Il ruolo del farmacista è fondamentale non solo per vendere un prodotto ma per dare un consiglio personalizzato al fine di fidelizzare il cliente. La farmacia moderna può trovare nel neuromarketing un valido alleato per differenziarsi dove si pone al centro l’interesse umano e la sua individualità.
È importante capire i comportamenti dei consumatori non solo per migliorare le piattaforme tecnologiche ma anche per suggerire nuove strategie e per migliorare servizi e vendite.
D’altro canto è importante rafforzare le nostre competenze nel campo dell’intelligenza emotiva al fine di gestire al meglio le nostre emozioni e quelle del nostro interlocutore, stabilire una relazione più stretta è fondamentale per prendere decisioni più adatte in funzione del nostro obiettivo; il vecchio “agire d’impulso” non è ad oggi la mossa vincente.

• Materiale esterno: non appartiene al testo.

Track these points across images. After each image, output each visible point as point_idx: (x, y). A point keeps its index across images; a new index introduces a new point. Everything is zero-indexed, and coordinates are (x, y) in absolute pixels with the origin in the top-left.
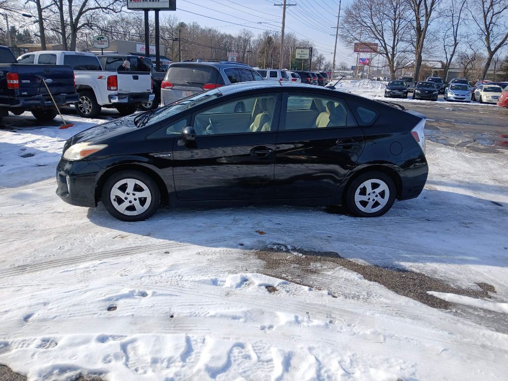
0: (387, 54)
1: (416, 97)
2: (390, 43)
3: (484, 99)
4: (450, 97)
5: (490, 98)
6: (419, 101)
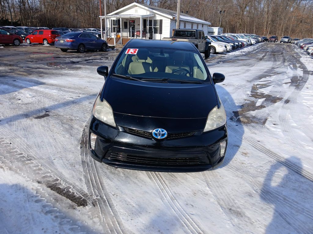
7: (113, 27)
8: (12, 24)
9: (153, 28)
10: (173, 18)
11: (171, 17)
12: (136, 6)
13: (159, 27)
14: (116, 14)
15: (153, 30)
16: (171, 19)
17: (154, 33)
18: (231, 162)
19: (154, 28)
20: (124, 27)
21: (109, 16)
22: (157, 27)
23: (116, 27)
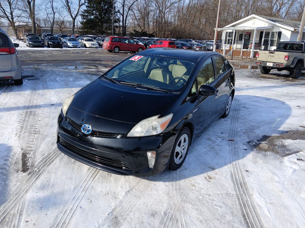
0: (8, 18)
1: (50, 46)
2: (8, 10)
3: (87, 46)
4: (69, 45)
5: (90, 45)
6: (54, 49)
7: (228, 39)
8: (148, 35)
9: (269, 40)
10: (295, 30)
11: (293, 29)
12: (255, 18)
13: (277, 39)
14: (233, 26)
15: (270, 43)
16: (292, 31)
17: (271, 46)
18: (183, 181)
19: (271, 40)
20: (238, 39)
21: (225, 28)
22: (274, 39)
23: (230, 39)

Tra gli strumenti del neuromarketing una parola che ha suscitato grande interesse di studio è: empatia. L’empatia insieme alle domande e all’ascolto sono gli elementi vincenti in grado di aiutarci quotidianamente al banco. E altresì vero che non tutti sono dotati di una spiccata connessione con il proprio interlocutore attraverso la conoscenza verbale e non verbale, ecco perché occorre oltrepassare il pregiudizio della nostra percezione e focalizzarci su ciò che abbiamo davanti. Immaginiamo di avere una lente d’ingrandimento, tramite la quale possiamo arrivare ai segni para-verbali e non-verbali e quindi arrivare all’esigenza.
Ma l’intelligenza emotiva si può allenare?
Si la buona notizia è che l’intelligenza emotiva si può allenare.
Si può allenare facendo domande, coinvolgere l’interlocutore, che ci spingono alla riflessione, che esplorano i bisogni oppure si possono costruire domande indirette facendo attenzione a evitare che il nostro cliente/paziente si senta a disagio.
C’è un valore per ogni emozione che proviamo, mettiamola in pratica.